Exercise instructions = I need the number of lines in the data that contain the word "output", and nothing beyond it.
::::::::::
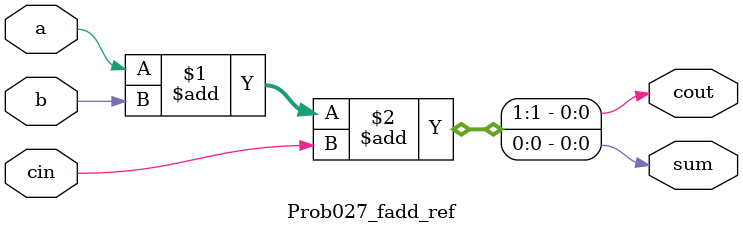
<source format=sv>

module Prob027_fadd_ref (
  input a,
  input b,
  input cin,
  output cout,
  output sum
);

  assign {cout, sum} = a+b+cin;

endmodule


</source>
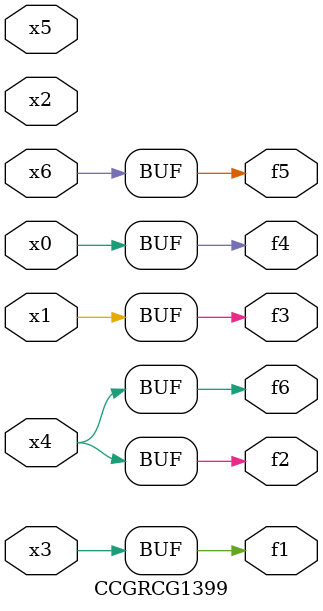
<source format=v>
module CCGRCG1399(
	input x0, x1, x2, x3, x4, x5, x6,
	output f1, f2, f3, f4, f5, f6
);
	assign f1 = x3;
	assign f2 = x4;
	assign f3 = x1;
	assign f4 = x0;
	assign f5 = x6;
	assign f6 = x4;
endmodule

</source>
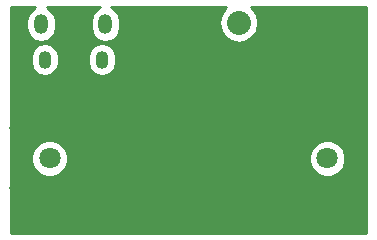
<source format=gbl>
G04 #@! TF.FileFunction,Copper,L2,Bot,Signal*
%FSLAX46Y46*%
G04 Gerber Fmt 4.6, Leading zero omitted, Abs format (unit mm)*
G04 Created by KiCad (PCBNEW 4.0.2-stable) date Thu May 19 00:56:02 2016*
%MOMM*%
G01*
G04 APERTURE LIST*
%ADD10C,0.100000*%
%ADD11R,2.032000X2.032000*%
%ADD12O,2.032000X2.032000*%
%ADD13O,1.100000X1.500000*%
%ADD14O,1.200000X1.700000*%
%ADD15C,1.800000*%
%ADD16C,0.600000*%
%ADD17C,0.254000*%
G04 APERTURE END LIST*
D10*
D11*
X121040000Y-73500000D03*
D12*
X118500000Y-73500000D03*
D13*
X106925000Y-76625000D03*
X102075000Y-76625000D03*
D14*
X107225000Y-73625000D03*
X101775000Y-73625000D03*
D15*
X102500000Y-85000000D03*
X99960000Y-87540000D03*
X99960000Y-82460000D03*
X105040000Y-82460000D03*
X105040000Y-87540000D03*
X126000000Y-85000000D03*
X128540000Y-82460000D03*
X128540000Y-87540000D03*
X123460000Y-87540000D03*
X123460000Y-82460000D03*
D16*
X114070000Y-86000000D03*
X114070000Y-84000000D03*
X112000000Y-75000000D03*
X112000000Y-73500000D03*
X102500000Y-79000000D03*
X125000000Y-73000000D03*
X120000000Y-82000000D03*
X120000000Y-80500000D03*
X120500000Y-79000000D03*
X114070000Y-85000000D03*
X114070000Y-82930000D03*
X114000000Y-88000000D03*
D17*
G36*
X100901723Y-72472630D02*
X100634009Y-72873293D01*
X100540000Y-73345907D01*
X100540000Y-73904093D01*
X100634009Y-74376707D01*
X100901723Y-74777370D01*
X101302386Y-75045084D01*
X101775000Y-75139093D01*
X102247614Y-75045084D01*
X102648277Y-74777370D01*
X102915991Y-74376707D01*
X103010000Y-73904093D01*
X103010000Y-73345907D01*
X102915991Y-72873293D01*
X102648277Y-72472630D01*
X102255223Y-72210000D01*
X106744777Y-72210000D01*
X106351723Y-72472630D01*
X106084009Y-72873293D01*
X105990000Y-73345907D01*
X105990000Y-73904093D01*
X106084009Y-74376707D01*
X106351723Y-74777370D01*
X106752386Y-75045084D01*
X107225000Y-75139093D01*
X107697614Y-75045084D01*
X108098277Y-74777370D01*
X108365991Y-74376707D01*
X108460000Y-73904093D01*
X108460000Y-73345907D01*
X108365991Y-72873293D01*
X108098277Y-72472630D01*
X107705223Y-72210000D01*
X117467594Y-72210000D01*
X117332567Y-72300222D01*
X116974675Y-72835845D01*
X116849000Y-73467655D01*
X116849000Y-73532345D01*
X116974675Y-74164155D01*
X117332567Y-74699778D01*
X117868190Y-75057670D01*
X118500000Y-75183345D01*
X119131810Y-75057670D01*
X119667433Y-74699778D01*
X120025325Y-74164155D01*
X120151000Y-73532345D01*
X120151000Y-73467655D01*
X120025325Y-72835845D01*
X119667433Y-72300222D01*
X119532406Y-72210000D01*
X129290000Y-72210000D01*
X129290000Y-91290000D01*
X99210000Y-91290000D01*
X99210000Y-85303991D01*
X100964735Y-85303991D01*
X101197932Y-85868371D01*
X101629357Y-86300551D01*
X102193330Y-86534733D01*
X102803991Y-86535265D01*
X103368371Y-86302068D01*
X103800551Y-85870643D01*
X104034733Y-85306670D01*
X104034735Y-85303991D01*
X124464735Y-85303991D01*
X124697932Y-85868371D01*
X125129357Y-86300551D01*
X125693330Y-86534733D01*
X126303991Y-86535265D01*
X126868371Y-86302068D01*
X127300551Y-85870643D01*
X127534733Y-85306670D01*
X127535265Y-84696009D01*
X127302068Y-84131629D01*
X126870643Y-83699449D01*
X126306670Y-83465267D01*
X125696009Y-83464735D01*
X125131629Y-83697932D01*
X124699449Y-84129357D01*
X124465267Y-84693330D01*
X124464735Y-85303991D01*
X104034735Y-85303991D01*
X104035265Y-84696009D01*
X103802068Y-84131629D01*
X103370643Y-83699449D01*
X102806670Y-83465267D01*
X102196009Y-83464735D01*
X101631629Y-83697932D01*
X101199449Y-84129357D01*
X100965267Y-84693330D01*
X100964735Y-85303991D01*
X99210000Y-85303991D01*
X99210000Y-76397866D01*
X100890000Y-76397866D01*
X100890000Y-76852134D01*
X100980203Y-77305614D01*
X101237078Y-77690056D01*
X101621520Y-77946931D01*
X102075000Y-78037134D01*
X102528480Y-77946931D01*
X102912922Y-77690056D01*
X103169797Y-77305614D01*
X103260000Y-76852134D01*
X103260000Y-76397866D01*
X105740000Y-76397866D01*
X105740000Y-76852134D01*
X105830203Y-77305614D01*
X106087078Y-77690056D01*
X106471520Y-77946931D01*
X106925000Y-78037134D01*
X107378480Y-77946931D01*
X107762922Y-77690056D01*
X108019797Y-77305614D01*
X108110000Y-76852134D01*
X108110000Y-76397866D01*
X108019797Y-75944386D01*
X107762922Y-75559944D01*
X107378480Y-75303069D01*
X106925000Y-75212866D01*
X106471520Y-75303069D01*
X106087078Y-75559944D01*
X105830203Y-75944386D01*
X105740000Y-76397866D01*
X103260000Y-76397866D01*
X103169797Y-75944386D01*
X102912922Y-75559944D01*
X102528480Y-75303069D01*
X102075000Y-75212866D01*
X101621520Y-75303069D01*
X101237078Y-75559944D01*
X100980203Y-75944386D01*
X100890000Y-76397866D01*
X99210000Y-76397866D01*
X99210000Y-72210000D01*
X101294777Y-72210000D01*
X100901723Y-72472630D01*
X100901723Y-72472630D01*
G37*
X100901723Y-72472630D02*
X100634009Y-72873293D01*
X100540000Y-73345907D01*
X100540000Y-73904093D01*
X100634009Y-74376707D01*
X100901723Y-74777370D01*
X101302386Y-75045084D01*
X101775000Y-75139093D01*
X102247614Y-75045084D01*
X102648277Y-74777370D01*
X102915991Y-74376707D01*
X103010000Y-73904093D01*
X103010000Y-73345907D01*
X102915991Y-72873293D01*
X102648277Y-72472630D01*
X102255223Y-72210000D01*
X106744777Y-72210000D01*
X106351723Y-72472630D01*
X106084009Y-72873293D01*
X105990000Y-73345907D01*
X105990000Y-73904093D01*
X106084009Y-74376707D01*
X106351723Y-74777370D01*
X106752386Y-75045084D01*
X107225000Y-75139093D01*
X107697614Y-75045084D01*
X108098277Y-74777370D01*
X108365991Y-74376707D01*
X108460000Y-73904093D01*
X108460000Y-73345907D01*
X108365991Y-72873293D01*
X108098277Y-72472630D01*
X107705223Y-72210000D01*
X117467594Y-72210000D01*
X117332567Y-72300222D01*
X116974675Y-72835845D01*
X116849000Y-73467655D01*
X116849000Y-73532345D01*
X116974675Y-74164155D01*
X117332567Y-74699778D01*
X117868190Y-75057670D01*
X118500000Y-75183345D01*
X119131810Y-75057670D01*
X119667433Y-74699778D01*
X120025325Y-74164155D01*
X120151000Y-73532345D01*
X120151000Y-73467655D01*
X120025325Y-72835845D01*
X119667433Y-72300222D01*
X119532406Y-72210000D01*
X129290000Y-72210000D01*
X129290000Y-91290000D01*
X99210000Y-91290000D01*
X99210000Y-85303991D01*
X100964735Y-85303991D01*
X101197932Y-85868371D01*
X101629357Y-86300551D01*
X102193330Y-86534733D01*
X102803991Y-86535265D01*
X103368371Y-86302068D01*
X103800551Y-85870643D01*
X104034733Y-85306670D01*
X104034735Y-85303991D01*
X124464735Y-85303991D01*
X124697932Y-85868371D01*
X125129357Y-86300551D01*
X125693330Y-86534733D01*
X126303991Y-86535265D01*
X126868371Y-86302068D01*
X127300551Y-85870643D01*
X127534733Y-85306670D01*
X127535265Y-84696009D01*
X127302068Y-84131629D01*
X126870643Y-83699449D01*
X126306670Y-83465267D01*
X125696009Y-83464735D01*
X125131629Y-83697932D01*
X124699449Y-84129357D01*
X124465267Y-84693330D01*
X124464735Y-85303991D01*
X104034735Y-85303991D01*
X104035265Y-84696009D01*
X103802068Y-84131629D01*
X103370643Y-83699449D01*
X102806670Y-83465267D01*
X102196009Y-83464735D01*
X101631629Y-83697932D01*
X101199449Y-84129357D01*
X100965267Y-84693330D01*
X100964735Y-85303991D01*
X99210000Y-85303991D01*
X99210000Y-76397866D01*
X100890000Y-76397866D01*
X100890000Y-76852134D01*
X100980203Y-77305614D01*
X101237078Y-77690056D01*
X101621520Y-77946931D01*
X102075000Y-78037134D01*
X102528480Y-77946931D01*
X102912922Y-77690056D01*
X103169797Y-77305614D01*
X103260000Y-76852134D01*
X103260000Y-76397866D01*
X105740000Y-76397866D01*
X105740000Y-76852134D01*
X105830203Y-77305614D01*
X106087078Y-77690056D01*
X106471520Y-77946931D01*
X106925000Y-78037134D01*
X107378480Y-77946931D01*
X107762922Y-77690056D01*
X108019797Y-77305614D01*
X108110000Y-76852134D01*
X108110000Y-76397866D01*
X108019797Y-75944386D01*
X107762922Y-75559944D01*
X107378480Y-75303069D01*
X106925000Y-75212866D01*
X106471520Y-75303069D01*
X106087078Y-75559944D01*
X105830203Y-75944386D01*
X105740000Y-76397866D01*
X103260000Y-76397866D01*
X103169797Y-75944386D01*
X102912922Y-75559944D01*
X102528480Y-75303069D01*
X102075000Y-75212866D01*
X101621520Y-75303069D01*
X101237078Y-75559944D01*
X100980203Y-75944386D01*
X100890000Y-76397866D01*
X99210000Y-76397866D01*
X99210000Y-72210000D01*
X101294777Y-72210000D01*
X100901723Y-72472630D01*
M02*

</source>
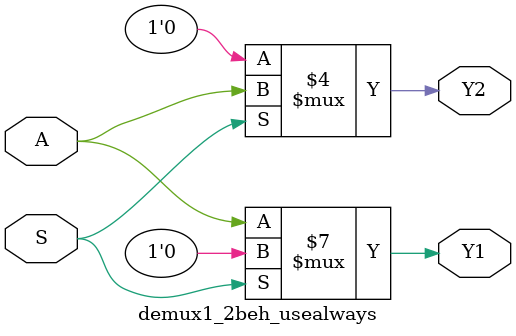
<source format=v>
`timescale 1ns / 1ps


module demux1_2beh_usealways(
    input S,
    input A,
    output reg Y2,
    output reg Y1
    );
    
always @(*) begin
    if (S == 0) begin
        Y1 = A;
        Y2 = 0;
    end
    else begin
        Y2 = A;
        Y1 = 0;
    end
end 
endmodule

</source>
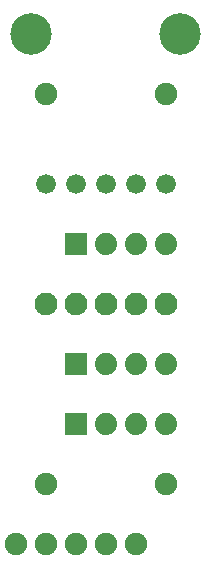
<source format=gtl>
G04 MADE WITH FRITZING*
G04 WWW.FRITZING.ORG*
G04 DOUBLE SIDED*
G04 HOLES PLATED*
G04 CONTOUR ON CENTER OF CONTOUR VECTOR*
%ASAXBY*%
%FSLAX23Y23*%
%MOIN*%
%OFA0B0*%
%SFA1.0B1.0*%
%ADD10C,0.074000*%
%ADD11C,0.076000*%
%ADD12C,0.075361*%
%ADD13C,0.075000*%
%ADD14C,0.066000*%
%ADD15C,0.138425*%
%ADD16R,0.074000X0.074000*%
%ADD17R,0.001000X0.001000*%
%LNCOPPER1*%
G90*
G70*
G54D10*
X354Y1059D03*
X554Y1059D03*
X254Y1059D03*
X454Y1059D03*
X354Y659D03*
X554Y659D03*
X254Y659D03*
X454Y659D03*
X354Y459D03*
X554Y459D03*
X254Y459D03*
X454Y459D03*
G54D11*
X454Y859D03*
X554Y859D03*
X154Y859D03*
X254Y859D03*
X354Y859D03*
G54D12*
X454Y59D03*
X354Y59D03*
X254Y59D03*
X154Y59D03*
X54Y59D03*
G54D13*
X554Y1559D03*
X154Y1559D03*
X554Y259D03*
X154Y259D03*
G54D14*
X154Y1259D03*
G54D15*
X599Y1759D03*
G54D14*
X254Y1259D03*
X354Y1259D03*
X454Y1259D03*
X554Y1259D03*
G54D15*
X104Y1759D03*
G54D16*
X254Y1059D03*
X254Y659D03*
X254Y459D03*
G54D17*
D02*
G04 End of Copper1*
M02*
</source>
::::::::::
Result of this exercise = 5